• EXERCISE GOAL:
The response must contain all of the entries, each one repeated exactly.

• GIVEN DATA:
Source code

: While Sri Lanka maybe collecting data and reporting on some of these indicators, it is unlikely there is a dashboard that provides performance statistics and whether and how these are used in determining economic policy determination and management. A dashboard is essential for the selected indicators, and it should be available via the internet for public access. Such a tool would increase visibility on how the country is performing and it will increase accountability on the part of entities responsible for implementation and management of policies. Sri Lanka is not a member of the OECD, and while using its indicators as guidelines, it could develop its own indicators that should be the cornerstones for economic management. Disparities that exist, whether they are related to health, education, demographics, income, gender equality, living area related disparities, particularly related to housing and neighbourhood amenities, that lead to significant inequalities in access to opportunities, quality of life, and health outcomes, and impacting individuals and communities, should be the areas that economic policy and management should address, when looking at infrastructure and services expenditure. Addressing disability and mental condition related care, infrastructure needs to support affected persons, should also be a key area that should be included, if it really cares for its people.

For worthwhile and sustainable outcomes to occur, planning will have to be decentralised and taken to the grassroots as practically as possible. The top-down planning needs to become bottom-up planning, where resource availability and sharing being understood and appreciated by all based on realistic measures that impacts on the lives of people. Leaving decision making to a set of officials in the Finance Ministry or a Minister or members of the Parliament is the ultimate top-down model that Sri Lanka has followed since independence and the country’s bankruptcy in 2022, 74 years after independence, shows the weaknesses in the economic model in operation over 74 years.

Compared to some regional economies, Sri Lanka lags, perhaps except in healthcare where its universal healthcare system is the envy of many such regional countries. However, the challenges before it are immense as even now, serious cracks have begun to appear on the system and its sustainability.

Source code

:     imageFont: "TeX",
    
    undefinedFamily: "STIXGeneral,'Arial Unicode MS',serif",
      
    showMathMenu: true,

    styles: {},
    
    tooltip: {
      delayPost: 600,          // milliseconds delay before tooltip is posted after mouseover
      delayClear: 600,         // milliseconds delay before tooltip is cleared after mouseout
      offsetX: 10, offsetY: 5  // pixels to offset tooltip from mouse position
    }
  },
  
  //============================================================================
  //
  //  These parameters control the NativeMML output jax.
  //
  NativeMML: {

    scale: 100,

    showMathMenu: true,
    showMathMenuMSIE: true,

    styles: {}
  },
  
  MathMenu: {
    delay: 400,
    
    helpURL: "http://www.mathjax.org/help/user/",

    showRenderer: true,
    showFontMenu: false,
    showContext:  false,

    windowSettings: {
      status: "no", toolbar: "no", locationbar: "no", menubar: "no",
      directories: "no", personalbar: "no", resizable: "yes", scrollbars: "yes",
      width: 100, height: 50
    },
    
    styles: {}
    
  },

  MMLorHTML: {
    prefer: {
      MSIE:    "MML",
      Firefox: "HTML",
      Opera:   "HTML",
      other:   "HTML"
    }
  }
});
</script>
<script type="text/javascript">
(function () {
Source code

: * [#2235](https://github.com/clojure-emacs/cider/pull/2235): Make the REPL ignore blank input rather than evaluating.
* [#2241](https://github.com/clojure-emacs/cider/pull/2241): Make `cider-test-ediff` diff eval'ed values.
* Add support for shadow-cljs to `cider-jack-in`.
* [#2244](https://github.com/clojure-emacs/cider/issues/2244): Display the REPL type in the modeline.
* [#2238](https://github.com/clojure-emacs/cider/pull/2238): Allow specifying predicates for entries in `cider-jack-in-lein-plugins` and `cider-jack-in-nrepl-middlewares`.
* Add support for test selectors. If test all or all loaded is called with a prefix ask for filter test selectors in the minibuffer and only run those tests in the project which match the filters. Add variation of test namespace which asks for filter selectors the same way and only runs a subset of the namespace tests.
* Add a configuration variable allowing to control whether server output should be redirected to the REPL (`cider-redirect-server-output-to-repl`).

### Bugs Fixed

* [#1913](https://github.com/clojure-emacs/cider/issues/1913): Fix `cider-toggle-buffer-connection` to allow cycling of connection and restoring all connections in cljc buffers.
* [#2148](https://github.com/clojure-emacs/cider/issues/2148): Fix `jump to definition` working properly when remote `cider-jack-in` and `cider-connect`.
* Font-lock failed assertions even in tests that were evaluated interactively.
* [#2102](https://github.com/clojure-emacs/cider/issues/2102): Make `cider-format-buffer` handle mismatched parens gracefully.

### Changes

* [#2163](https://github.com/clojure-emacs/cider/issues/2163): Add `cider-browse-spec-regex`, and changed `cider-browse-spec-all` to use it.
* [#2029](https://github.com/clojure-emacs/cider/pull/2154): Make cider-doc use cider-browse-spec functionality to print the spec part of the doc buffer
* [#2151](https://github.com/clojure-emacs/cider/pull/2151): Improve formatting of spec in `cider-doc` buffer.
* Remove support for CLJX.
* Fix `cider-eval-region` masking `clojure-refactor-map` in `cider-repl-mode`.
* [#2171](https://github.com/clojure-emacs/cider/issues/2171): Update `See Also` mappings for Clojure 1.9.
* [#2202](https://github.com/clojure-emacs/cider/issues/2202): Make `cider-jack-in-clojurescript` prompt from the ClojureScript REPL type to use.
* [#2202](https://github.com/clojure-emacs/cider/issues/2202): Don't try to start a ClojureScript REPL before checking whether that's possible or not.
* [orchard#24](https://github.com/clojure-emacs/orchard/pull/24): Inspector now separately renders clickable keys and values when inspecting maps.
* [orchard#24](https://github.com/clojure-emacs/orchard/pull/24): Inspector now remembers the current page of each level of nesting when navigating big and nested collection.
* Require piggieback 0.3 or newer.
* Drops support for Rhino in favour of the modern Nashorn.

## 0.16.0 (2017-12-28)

• ANSWER BELOW:
Source code

: While Sri Lanka maybe collecting data and reporting on some of these indicators, it is unlikely there is a dashboard that provides performance statistics and whether and how these are used in determining economic policy determination and management. A dashboard is essential for the selected indicators, and it should be available via the internet for public access. Such a tool would increase visibility on how the country is performing and it will increase accountability on the part of entities responsible for implementation and management of policies. Sri Lanka is not a member of the OECD, and while using its indicators as guidelines, it could develop its own indicators that should be the cornerstones for economic management. Disparities that exist, whether they are related to health, education, demographics, income, gender equality, living area related disparities, particularly related to housing and neighbourhood amenities, that lead to significant inequalities in access to opportunities, quality of life, and health outcomes, and impacting individuals and communities, should be the areas that economic policy and management should address, when looking at infrastructure and services expenditure. Addressing disability and mental condition related care, infrastructure needs to support affected persons, should also be a key area that should be included, if it really cares for its people.

For worthwhile and sustainable outcomes to occur, planning will have to be decentralised and taken to the grassroots as practically as possible. The top-down planning needs to become bottom-up planning, where resource availability and sharing being understood and appreciated by all based on realistic measures that impacts on the lives of people. Leaving decision making to a set of officials in the Finance Ministry or a Minister or members of the Parliament is the ultimate top-down model that Sri Lanka has followed since independence and the country’s bankruptcy in 2022, 74 years after independence, shows the weaknesses in the economic model in operation over 74 years.

Compared to some regional economies, Sri Lanka lags, perhaps except in healthcare where its universal healthcare system is the envy of many such regional countries. However, the challenges before it are immense as even now, serious cracks have begun to appear on the system and its sustainability.

Source code

:     imageFont: "TeX",
    
    undefinedFamily: "STIXGeneral,'Arial Unicode MS',serif",
      
    showMathMenu: true,

    styles: {},
    
    tooltip: {
      delayPost: 600,          // milliseconds delay before tooltip is posted after mouseover
      delayClear: 600,         // milliseconds delay before tooltip is cleared after mouseout
      offsetX: 10, offsetY: 5  // pixels to offset tooltip from mouse position
    }
  },
  
  //============================================================================
  //
  //  These parameters control the NativeMML output jax.
  //
  NativeMML: {

    scale: 100,

    showMathMenu: true,
    showMathMenuMSIE: true,

    styles: {}
  },
  
  MathMenu: {
    delay: 400,
    
    helpURL: "http://www.mathjax.org/help/user/",

    showRenderer: true,
    showFontMenu: false,
    showContext:  false,

    windowSettings: {
      status: "no", toolbar: "no", locationbar: "no", menubar: "no",
      directories: "no", personalbar: "no", resizable: "yes", scrollbars: "yes",
      width: 100, height: 50
    },
    
    styles: {}
    
  },

  MMLorHTML: {
    prefer: {
      MSIE:    "MML",
      Firefox: "HTML",
      Opera:   "HTML",
      other:   "HTML"
    }
  }
});
</script>
<script type="text/javascript">
(function () {
Source code

: * [#2235](https://github.com/clojure-emacs/cider/pull/2235): Make the REPL ignore blank input rather than evaluating.
* [#2241](https://github.com/clojure-emacs/cider/pull/2241): Make `cider-test-ediff` diff eval'ed values.
* Add support for shadow-cljs to `cider-jack-in`.
* [#2244](https://github.com/clojure-emacs/cider/issues/2244): Display the REPL type in the modeline.
* [#2238](https://github.com/clojure-emacs/cider/pull/2238): Allow specifying predicates for entries in `cider-jack-in-lein-plugins` and `cider-jack-in-nrepl-middlewares`.
* Add support for test selectors. If test all or all loaded is called with a prefix ask for filter test selectors in the minibuffer and only run those tests in the project which match the filters. Add variation of test namespace which asks for filter selectors the same way and only runs a subset of the namespace tests.
* Add a configuration variable allowing to control whether server output should be redirected to the REPL (`cider-redirect-server-output-to-repl`).

### Bugs Fixed

* [#1913](https://github.com/clojure-emacs/cider/issues/1913): Fix `cider-toggle-buffer-connection` to allow cycling of connection and restoring all connections in cljc buffers.
* [#2148](https://github.com/clojure-emacs/cider/issues/2148): Fix `jump to definition` working properly when remote `cider-jack-in` and `cider-connect`.
* Font-lock failed assertions even in tests that were evaluated interactively.
* [#2102](https://github.com/clojure-emacs/cider/issues/2102): Make `cider-format-buffer` handle mismatched parens gracefully.

### Changes

* [#2163](https://github.com/clojure-emacs/cider/issues/2163): Add `cider-browse-spec-regex`, and changed `cider-browse-spec-all` to use it.
* [#2029](https://github.com/clojure-emacs/cider/pull/2154): Make cider-doc use cider-browse-spec functionality to print the spec part of the doc buffer
* [#2151](https://github.com/clojure-emacs/cider/pull/2151): Improve formatting of spec in `cider-doc` buffer.
* Remove support for CLJX.
* Fix `cider-eval-region` masking `clojure-refactor-map` in `cider-repl-mode`.
* [#2171](https://github.com/clojure-emacs/cider/issues/2171): Update `See Also` mappings for Clojure 1.9.
* [#2202](https://github.com/clojure-emacs/cider/issues/2202): Make `cider-jack-in-clojurescript` prompt from the ClojureScript REPL type to use.
* [#2202](https://github.com/clojure-emacs/cider/issues/2202): Don't try to start a ClojureScript REPL before checking whether that's possible or not.
* [orchard#24](https://github.com/clojure-emacs/orchard/pull/24): Inspector now separately renders clickable keys and values when inspecting maps.
* [orchard#24](https://github.com/clojure-emacs/orchard/pull/24): Inspector now remembers the current page of each level of nesting when navigating big and nested collection.
* Require piggieback 0.3 or newer.
* Drops support for Rhino in favour of the modern Nashorn.

## 0.16.0 (2017-12-28)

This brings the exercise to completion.